◆ SHORT TASK: Write out the part of the post below on duplicate log lines between "I have a school" and "and time range.", inclusive, keeping every word and character unchanged.

I have a school project in which I use the ELK stack.
I have lots of data and I want to know which log lines are duplicate and how many duplicates there are for that particular log line based on their log level, server and time range.
I tried this query in which I succesfully extracted the duplicate numbers:
GET /_all/_search
{
"query": {
"bool": {
"must": [
{
"match": {
"beat.hostname": "server-x"
}
},
{
"match": {
"log_level": "WARNING"
}
},{
"range": {
"@timestamp" : {
"gte" : "now-48h",
"lte" : "now"

◆ SUPPLIED INFORMATION:
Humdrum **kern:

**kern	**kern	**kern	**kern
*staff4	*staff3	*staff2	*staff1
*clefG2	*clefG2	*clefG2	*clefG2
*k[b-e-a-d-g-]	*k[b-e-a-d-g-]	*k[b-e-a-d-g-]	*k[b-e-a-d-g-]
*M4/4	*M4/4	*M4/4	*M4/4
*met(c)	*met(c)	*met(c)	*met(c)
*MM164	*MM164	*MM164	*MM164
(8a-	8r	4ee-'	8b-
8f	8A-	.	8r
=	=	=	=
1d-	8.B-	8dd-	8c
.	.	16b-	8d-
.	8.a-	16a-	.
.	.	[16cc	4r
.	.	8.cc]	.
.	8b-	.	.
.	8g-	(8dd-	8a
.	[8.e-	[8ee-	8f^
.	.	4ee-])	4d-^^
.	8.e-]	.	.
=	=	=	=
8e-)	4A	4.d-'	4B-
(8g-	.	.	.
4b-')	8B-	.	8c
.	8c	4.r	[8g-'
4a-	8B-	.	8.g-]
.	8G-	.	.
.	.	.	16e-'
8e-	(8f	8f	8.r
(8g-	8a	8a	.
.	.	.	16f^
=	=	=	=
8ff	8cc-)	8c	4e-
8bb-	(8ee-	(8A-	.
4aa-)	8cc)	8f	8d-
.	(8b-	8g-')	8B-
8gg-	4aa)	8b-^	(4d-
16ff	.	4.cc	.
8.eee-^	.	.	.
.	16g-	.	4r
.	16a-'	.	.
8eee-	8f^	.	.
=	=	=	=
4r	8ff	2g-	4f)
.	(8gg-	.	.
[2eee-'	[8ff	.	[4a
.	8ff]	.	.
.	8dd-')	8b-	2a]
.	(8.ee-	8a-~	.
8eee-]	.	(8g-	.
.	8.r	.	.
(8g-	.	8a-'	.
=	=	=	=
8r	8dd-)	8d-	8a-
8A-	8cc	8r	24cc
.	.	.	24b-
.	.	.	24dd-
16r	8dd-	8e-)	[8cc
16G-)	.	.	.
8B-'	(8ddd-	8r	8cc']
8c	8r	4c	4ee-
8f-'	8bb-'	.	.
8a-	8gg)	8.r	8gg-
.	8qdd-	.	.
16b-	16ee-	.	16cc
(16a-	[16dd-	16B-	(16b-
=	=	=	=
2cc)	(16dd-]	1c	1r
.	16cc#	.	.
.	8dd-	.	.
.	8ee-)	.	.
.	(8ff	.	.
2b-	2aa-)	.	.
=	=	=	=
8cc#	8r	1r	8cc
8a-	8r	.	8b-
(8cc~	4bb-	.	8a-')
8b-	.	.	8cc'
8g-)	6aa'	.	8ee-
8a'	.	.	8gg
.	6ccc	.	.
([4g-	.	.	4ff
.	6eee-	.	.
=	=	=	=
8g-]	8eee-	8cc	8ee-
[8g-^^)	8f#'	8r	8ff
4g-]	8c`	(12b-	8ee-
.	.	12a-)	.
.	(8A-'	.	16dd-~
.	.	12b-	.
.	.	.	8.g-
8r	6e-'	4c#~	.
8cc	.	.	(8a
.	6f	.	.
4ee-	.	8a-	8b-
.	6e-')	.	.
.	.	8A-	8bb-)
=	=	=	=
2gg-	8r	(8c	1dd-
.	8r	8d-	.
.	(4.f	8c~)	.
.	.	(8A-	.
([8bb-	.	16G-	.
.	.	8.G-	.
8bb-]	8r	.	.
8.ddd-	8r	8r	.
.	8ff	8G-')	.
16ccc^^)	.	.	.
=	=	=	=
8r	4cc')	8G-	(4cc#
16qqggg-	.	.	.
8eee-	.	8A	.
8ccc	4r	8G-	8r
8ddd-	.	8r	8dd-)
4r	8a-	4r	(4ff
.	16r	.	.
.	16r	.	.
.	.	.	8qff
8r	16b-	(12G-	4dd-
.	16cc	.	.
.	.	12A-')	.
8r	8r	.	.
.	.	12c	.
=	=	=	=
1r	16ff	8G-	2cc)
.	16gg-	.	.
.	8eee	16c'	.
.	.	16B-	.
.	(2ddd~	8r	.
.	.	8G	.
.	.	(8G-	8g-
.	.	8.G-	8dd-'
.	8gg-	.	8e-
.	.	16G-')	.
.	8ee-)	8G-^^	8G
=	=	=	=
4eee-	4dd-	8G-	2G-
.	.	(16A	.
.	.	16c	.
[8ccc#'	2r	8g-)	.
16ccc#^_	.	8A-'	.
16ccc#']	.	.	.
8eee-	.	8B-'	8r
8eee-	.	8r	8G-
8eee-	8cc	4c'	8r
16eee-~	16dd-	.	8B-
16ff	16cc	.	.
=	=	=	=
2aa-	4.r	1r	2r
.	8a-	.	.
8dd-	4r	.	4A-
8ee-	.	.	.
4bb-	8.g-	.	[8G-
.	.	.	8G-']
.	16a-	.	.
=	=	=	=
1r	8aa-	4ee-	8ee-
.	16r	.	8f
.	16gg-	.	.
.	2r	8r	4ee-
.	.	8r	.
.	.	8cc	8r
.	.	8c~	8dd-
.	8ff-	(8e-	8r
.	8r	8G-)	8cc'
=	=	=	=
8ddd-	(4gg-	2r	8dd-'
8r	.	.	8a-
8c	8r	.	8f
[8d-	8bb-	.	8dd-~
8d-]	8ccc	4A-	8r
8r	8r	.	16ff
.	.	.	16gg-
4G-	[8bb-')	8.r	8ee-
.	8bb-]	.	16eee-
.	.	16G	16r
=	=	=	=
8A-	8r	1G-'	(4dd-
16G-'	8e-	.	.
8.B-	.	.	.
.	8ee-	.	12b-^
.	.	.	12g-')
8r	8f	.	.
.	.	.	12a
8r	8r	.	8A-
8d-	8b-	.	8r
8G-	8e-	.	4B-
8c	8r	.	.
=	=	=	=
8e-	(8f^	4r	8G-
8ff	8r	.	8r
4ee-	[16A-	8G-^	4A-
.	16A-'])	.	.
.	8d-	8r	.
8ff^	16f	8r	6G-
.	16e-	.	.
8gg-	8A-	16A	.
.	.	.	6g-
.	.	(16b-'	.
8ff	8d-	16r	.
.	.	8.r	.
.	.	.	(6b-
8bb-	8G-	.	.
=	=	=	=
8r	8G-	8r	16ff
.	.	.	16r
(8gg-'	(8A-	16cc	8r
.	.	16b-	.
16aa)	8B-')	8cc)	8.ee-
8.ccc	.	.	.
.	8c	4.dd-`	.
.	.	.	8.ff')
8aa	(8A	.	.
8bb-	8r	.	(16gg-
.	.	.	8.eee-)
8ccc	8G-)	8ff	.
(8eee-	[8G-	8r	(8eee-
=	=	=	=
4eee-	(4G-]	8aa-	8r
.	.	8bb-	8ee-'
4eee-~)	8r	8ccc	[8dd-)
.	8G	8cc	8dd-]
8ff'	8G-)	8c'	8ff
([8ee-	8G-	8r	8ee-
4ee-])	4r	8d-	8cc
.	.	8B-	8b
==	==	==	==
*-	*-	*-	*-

◆ EXPECTED OUTPUT:
I have a school project in which I use the ELK stack.
I have lots of data and I want to know which log lines are duplicate and how many duplicates there are for that particular log line based on their log level, server and time range.